Knight 'advances' in other lines simply waste time, and the other player can take advantage by constructing a lead in development, or using the tempi afforded by clumsy knights to make space-gaining moves.
I think these knight raids are often to trade for a bishop. The thing is, does it lose time and it may be that the loss of time is not worth it. Is the long term bishop pair worth the loss of time ? Well it depends on the position's charactestics !
If the knight is in the proximity of the king should it be booted away ? ("To be or not to be that is the question " :-) ). You just have to analyse it to be honest. I remember in his fantastic book "Logical Chess",the chapter the Kingside Attack, Irving Chernev was catagorical in not moving pawns in front of the castled king - the offending defender who tried to kick away a knight, bishop etc was punished by a timely sacrifice. Schematic thingking is useful and I remember following Chernev to the "T", but in retrospect, realise that chess (thankfully !) can't be pigeon holed - it all comes down to the demands of the position.
Be mindful that your bounder of an opponent intent on irritating you with his knight insurgency might be brought to book with counter action elsewhere on the board ! :-)
well the knight has no useful squares and the bishop is blocked from c4
Bad moves hurt your opponent's position on their own. Sometimes there happens to be a tactical punishment, but many times it doesn't take any special sequence to punish them. Just play normal moves and you'll find they simply have a worse position. Trying to immediately punish an unorthodox move is a beginner mistake.
Although true, this advice isn't particularly useful. As others said play over example games (master games) to get a sense for the middlegame plans for both sides and it will help the opening moves make more sense as well as help you know which moves are ignorable (the ones that aren't in keeping with the middlegame ideas).
You only need to drive the invasive Knight back if there is a threat, now or next move, for instance Black plays ...Nb4 which threatens nothing, but if he can play ...Bf5 next move with a threat on c2 (or d3) that will cause problems, then you repulse the Knight with a3 first. Otherwise, it's a one-piece attack and can often be ignored. You should also look to the central squares this Knight no longer controls, they have been weakened and could become your next targets.
How to deter early knight advances......?

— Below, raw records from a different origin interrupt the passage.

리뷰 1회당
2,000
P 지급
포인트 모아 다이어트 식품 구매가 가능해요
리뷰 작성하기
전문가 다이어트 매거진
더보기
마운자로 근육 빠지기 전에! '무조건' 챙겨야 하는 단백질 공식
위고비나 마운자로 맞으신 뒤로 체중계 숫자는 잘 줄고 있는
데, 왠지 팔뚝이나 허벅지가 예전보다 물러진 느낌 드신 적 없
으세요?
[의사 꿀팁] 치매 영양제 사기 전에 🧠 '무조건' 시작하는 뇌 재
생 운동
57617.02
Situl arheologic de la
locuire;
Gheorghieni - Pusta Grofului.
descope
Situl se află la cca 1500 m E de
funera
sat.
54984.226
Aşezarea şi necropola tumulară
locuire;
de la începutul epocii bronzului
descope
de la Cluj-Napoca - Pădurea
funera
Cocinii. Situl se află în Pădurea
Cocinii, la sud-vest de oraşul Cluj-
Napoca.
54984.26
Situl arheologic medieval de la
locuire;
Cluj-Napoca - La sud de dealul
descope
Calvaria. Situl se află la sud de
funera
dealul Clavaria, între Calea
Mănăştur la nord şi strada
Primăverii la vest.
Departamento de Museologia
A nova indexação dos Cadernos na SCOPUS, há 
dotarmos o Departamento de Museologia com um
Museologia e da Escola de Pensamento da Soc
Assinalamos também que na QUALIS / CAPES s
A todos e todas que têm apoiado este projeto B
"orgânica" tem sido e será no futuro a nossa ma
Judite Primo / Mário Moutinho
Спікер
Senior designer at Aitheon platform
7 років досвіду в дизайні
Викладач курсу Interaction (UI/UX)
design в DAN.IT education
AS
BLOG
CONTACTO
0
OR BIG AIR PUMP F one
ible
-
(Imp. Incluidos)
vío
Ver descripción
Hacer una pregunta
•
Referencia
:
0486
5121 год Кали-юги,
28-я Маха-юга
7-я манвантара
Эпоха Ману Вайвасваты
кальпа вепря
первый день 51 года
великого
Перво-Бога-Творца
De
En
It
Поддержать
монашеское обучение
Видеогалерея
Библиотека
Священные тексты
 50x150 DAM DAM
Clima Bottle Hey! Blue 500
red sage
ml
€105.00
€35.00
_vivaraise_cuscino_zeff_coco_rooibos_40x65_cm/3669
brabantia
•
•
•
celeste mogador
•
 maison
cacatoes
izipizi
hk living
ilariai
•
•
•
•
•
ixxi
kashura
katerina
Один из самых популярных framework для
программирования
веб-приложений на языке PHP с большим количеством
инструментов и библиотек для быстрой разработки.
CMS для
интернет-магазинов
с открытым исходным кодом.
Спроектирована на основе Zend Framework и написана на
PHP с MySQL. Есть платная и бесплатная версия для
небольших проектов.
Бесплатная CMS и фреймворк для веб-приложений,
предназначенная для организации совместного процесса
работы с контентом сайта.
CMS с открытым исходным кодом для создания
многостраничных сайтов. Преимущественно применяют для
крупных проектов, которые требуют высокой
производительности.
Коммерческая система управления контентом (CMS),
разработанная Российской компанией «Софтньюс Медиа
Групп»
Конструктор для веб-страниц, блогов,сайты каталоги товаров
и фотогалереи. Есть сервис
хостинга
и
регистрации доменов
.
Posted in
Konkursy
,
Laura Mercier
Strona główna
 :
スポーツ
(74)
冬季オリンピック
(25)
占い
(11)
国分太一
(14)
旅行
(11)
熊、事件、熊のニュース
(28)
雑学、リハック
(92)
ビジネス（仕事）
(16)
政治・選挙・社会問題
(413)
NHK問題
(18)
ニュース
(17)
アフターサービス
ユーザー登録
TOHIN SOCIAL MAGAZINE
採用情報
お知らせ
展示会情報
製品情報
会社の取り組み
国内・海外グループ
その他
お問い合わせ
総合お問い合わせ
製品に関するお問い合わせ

2 parts to this. Only the good advances should be prevented. If it advances and moves to the edge of the board you may be in a position to attack it later. Or maybe with it being at the edge you can attack the other side with more force in your favor. Or maybe the knight advance removes a defender to a square. Or possible allows to you to exchange your useless knight for your opponents.
So this is coming down to the situation on the board no matter which way you look at. Plus whenever you move a piece you weaken your position somewhere. Controlling the knight advance is the best way but you have to determine if that is what you want to focus on when you might a chance to win a piece or 2 pawns in the future.
Plus are we talking in the Opening or the End Game?